ASSIGNMENT: Return the run of lines below that opens with the line containing "wrist: (863, 918)" and closes with the line containing "thumb tip: (109, 109)", keeping each one exact.
BEGIN
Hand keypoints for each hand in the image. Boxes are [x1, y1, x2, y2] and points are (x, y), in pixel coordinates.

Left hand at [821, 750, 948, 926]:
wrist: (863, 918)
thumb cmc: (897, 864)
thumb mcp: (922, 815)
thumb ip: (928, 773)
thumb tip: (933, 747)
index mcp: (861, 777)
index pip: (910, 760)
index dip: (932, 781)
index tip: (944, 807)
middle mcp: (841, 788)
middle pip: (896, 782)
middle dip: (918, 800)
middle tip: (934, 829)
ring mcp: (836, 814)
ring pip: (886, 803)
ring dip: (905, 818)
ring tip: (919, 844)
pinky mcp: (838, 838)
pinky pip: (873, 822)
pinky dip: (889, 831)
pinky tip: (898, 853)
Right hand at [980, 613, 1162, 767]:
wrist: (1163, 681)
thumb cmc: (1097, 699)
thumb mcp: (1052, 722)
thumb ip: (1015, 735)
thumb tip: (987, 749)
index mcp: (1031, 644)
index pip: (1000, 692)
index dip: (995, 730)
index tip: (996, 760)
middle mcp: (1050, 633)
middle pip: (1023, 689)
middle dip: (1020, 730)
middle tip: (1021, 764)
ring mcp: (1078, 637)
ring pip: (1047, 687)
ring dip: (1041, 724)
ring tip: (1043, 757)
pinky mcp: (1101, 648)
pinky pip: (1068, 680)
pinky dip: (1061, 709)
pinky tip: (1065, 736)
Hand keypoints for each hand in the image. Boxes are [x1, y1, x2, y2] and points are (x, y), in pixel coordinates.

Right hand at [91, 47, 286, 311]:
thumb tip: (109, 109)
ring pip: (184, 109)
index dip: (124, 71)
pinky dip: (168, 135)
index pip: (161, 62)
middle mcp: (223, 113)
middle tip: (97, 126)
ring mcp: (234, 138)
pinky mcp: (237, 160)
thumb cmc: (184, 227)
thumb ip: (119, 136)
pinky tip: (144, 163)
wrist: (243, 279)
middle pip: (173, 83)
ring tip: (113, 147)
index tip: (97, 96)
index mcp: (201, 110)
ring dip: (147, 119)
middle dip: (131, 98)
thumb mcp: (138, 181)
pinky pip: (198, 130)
END
EXERCISE SOLUTION:
wrist: (863, 918)
thumb cmc: (897, 864)
thumb mcp: (922, 815)
thumb ip: (928, 773)
thumb tip: (933, 747)
index mcp: (861, 777)
index pip: (910, 760)
index dip: (932, 781)
index tip: (944, 807)
middle mcp: (841, 788)
middle pip: (896, 782)
middle dip: (918, 800)
middle tip: (934, 829)
ring mcp: (836, 814)
ring pip: (886, 803)
ring dip: (905, 818)
ring tip: (919, 844)
pinky mcp: (838, 838)
pinky pip: (873, 822)
pinky dip: (889, 831)
pinky tip: (898, 853)
Right hand at [980, 613, 1162, 767]:
wrist: (1163, 681)
thumb cmc: (1097, 699)
thumb mcp: (1052, 722)
thumb ip: (1015, 735)
thumb tip: (987, 749)
index mcp: (1031, 644)
index pip: (1000, 692)
index dip: (995, 730)
index tip: (996, 760)
middle mcp: (1050, 633)
middle pip: (1023, 689)
middle dip: (1020, 730)
middle tip: (1021, 764)
ring mcp: (1078, 637)
ring pip: (1047, 687)
ring dip: (1041, 724)
ring tip: (1043, 757)
pinky mcp: (1101, 648)
pinky pip: (1068, 680)
pinky dip: (1061, 709)
pinky tip: (1065, 736)
Hand keypoints for each hand in the image. Boxes are [x1, y1, x2, y2] and points are (x, y), in pixel coordinates.

Right hand at [91, 47, 286, 311]:
thumb tip: (109, 109)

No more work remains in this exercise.